Stephen Soucy’s Merchant Ivory wraps the viewer in a blanket of cozy nostalgia while relating the history of the wonderful, elegant films of Ismail Merchant and James Ivory. The documentary, co-written by Soucy and Jon Hart, features interviews with many remaining Merchant Ivory filmmakers, including producer Paul Bradley, who explains that Ivory directed and Merchant produced “independent films of huge ambition with limited resources.” Yet, the films are lavish, costume-centric period pieces despite the budget. Merchant was an absolute master at making much from little and sometimes much from nothing.
Merchant grew up in India immersed in Bollywood films. Ivory is from a small town in Oregon and graduated from the University of Oregon with a degree in fine arts in 1951. He made his first film during his Master’s work at the University of Southern California School of Cinematic Arts. When the partners first met, they bonded instantly. When they began making movies, they were joined by screenwriter Ruth Prawer Jhabvala. All three were principals in Merchant Ivory Productions, whose films have won seven Academy Awards; Ivory himself has been nominated for four Oscars, winning one. The music of composer Richard Robbins was the fourth key element to making these films distinct and powerful.
Merchant Ivory joyfully fulfills the mission of educating and entertaining, infused with the tremendous delight and loyalty of all those who worked with this seemingly magical production group. Their films were intensely emotional and intellectual, largely being pulled from the works of literary giants such as Henry James and E.M. Forster. Despite running the operation on a shoestring, Merchant kept it all grinding along with his buoyant spirit and boundless energy. He also kept Ivory moving along when he got bogged down in perfectionist details.
“…the history of the wonderful, elegant films of Ismail Merchant and James Ivory.”
There was another element to the team that was one of those secrets that wasn’t really. Merchant and Ivory were personal romantic partners. They lived together for decades, in close proximity to their team, but their lifestyle was not discussed outside of family or friends. In those days, being openly gay was a deal-breaker for business and, in many places, was illegal. Ivory talks about Mr. and Mrs. Bridge being parallel to his childhood. They made Maurice a meditation about being gay in a time and place where your very existence is prohibited by law.

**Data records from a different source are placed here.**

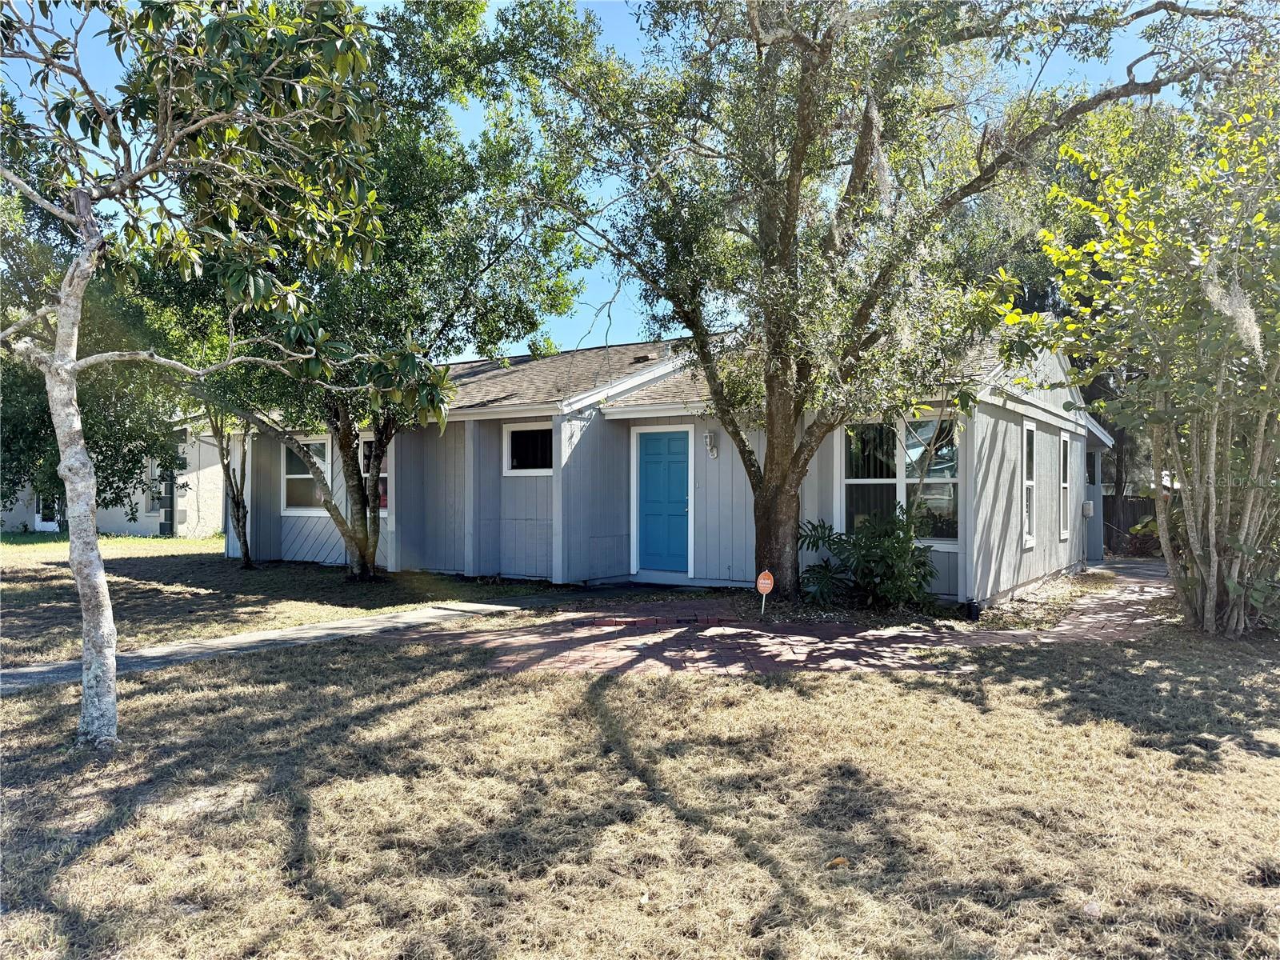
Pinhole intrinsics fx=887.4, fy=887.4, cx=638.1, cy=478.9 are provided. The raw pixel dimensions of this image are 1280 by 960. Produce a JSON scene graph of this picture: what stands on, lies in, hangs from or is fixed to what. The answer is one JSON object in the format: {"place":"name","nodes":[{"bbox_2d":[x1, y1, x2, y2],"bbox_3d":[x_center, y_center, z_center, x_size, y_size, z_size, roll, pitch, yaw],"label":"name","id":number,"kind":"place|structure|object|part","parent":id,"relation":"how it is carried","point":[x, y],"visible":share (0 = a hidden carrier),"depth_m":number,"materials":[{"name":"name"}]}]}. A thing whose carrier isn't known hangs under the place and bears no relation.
{"place":"outdoors","nodes":[
{"label":"outdoors","id":0,"kind":"place"},
{"bbox_2d":[0,420,231,537],"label":"neighboring house","id":1,"kind":"structure","parent":0,"point":[144,520],"depth_m":27.45,"materials":[{"name":"paint"}]},
{"bbox_2d":[33,492,59,530],"bbox_3d":[-18.762,0.502,28.267,1.095,2.308,0.245,0,0,33],"label":"door","id":2,"kind":"structure","parent":1,"relation":"in","point":[38,520],"depth_m":28.28,"materials":[{"name":"white"}]},
{"bbox_2d":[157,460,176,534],"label":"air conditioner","id":3,"kind":"structure","parent":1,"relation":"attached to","point":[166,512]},
{"bbox_2d":[0,532,569,668],"label":"lawn","id":4,"kind":"structure","parent":0,"point":[189,544],"materials":[{"name":"green plant"}]},
{"bbox_2d":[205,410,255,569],"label":"tree","id":5,"kind":"object","parent":4,"relation":"on","point":[247,558],"visible":0.46,"depth_m":15.14,"materials":[{"name":"plant"}]},
{"bbox_2d":[144,0,601,580],"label":"tree","id":6,"kind":"object","parent":4,"relation":"on","point":[366,550],"visible":0.84,"depth_m":11.84,"materials":[{"name":"green plant"}]},
{"label":"tree trunk","id":7,"kind":"part","parent":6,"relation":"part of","materials":[{"name":"plant"}]},
{"bbox_2d":[0,595,587,689],"label":"concrete walkway","id":8,"kind":"structure","parent":0,"point":[253,638],"materials":[{"name":"grey concrete"}]},
{"bbox_2d":[0,0,1225,356],"label":"sky","id":9,"kind":"structure","parent":0,"point":[590,337],"materials":[{"name":"blue"}]},
{"bbox_2d":[0,608,1279,959],"label":"lawn","id":10,"kind":"structure","parent":0,"point":[677,684],"materials":[{"name":"beige plant"}]},
{"bbox_2d":[0,0,395,746],"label":"tree","id":11,"kind":"object","parent":10,"relation":"on","point":[99,590],"visible":1,"depth_m":4.63,"materials":[{"name":"plant"}]},
{"label":"tree trunk","id":12,"kind":"part","parent":11,"relation":"part of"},
{"bbox_2d":[697,587,975,627],"bbox_3d":[2.116,1.454,10.190,3.136,0.071,2.474,0,0,33],"label":"garden bed","id":13,"kind":"object","parent":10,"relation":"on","point":[844,619],"visible":0.55,"depth_m":9.72,"materials":[{"name":"brown soil"}]},
{"bbox_2d":[755,568,775,616],"bbox_3d":[1.339,1.225,9.369,0.219,0.566,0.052,0,0,-3],"label":"yard sign","id":14,"kind":"object","parent":13,"relation":"in","point":[770,585],"visible":0.99,"depth_m":9.35,"materials":[{"name":"orange plastic"}]},
{"bbox_2d":[797,504,938,609],"bbox_3d":[2.633,0.913,10.139,1.807,1.217,1.635,0,0,33],"label":"shrub","id":15,"kind":"object","parent":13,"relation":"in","point":[830,528],"visible":0.96,"depth_m":9.95,"materials":[{"name":"green plant"}]},
{"bbox_2d":[827,856,848,867],"bbox_3d":[0.764,1.463,3.410,0.084,0.032,0.078,0,0,-26],"label":"fallen leaf","id":16,"kind":"object","parent":10,"relation":"on","point":[841,858],"visible":0.9,"depth_m":3.39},
{"bbox_2d":[960,598,980,621],"bbox_3d":[3.519,1.396,9.411,0.174,0.233,0.179,0,0,33],"label":"pot","id":17,"kind":"object","parent":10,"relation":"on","point":[971,614],"visible":0.97,"depth_m":9.34,"materials":[{"name":"black"}]},
{"bbox_2d":[1083,900,1102,917],"bbox_3d":[1.564,1.479,3.062,0.069,0.042,0.072,0,0,33],"label":"fallen leaf","id":18,"kind":"object","parent":10,"relation":"on","point":[1090,907],"visible":0.93,"depth_m":3.05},
{"bbox_2d":[997,56,1279,638],"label":"tree","id":19,"kind":"object","parent":10,"relation":"on","point":[1260,442],"visible":0.99,"depth_m":8.12,"materials":[{"name":"green plant"}]},
{"bbox_2d":[220,326,1122,605],"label":"house","id":20,"kind":"structure","parent":0,"point":[330,560],"depth_m":13.01,"materials":[{"name":"grey paint"}]},
{"bbox_2d":[281,436,327,514],"bbox_3d":[-5.659,-0.094,15.292,1.286,1.542,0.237,0,0,33],"label":"window","id":21,"kind":"structure","parent":20,"relation":"in","point":[295,477],"depth_m":15.37,"materials":[{"name":"white glass"}]},
{"bbox_2d":[359,435,387,515],"bbox_3d":[-4.146,-0.062,14.192,1.334,1.443,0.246,0,0,33],"label":"window","id":22,"kind":"structure","parent":20,"relation":"in","point":[385,474],"depth_m":14.22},
{"bbox_2d":[503,420,553,475],"bbox_3d":[-1.495,-0.450,13.018,1.211,0.903,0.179,0,0,33],"label":"window","id":23,"kind":"structure","parent":20,"relation":"in","point":[515,429],"depth_m":13.12,"materials":[{"name":"white glass"}]},
{"bbox_2d":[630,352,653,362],"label":"roof vent","id":24,"kind":"object","parent":20,"relation":"on","point":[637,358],"visible":0.6,"depth_m":15.37,"materials":[{"name":"brown metal"}]},
{"bbox_2d":[636,429,690,574],"bbox_3d":[0.369,0.403,12.770,1.079,2.053,0.132,0,0,33],"label":"blue door","id":25,"kind":"structure","parent":20,"relation":"in","point":[653,466],"depth_m":12.74,"materials":[{"name":"blue paint"}]},
{"bbox_2d":[704,428,719,458],"bbox_3d":[0.991,-0.483,12.277,0.142,0.400,0.184,0,0,33],"label":"wall lamp","id":26,"kind":"object","parent":20,"relation":"attached to","point":[714,453],"visible":0.97,"depth_m":12.25,"materials":[{"name":"white metal"}]},
{"bbox_2d":[839,412,960,546],"bbox_3d":[3.230,-0.039,10.927,1.563,1.823,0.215,0,0,33],"label":"window","id":27,"kind":"structure","parent":20,"relation":"in","point":[852,480],"depth_m":10.91,"materials":[{"name":"glass"}]},
{"bbox_2d":[1021,420,1037,546],"bbox_3d":[5.168,0.059,11.937,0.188,1.894,0.918,0,0,33],"label":"window","id":28,"kind":"structure","parent":20,"relation":"in","point":[1026,520],"depth_m":12.19,"materials":[{"name":"white glass"}]},
{"bbox_2d":[1058,432,1071,541],"bbox_3d":[6.658,0.104,14.040,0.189,1.892,0.967,0,0,33],"label":"window","id":29,"kind":"structure","parent":20,"relation":"in","point":[1064,439],"depth_m":14.28,"materials":[{"name":"white"}]},
{"bbox_2d":[1080,500,1094,518],"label":"electrical box","id":30,"kind":"object","parent":20,"relation":"attached to","point":[1087,512],"visible":0.95,"depth_m":15.70,"materials":[{"name":"grey metal"}]},
{"bbox_2d":[442,559,1169,674],"label":"brick patio","id":31,"kind":"structure","parent":0,"point":[1090,619],"materials":[{"name":"red brick"}]},
{"bbox_2d":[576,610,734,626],"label":"brick edging","id":32,"kind":"object","parent":31,"relation":"on","point":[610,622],"visible":0.97,"depth_m":9.16,"materials":[{"name":"red brick"}]},
{"bbox_2d":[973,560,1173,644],"label":"brick walkway","id":33,"kind":"structure","parent":0,"point":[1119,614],"materials":[{"name":"brick"}]},
{"label":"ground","id":34,"kind":"structure","parent":0},
{"bbox_2d":[0,162,183,528],"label":"tree","id":35,"kind":"object","parent":34,"relation":"on","point":[62,485],"visible":0.66,"depth_m":15.23,"materials":[{"name":"green plant"}]},
{"bbox_2d":[516,0,1250,604],"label":"tree","id":36,"kind":"object","parent":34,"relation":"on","point":[796,165],"visible":0.99,"depth_m":9.40,"materials":[{"name":"plant"}]},
{"label":"tree trunk","id":37,"kind":"part","parent":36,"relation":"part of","materials":[{"name":"brown"}]},
{"bbox_2d":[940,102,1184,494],"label":"tree","id":38,"kind":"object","parent":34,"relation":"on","point":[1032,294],"visible":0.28,"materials":[{"name":"green plant"}]},
{"bbox_2d":[1104,493,1162,555],"bbox_3d":[13.027,1.151,21.937,5.407,1.687,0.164,0,0,33],"label":"wooden fence","id":39,"kind":"object","parent":34,"relation":"on","point":[1130,504],"visible":0.26,"depth_m":22.33,"materials":[{"name":"brown wood"}]}
]}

Soucy includes profiles of foundational films such as The Remains of the Day, with brilliant interviews with Emma Thompson. He also captures wonderful reminiscences from Hugh Grant, Helena Bonham Carter (who starred in A Room With a View), and many other actors and filmmakers involved with Merchant Ivory productions. The doc points out that it was not always smooth sailing during the productions. They were always short on time and money. Also, creative differences erupted frequently. The noisy, spirited arguments between the two were legendary. Ivory made one more film after Merchant’s untimely death in 2005. He was, of course, devastated, along with all of Merchant’s close friends and family. Merchant was larger than life and, ultimately, the engine that powered the relationships and the productions.
For existing fans, Merchant Ivory is a comfortable walk through the memories, filling in details you didn’t know and may remind you of parts of the catalog you’ve missed out on. For both original fans and those perhaps not as familiar, Soucy’s documentary pulls back the curtain on the fascinating lives of everyone lucky enough to move in the orbit of Ismail Merchant and James Ivory. The director reveals how so many marvelous films were made. Merchant is given the last word on the enduring legacy they left: “There has to be a special feeling about your work, a passion about your work, a commitment about your work, and if that is the case, then it never dies, you see. Anything is possible.”
"…may remind you of parts of the catalog you've missed out on."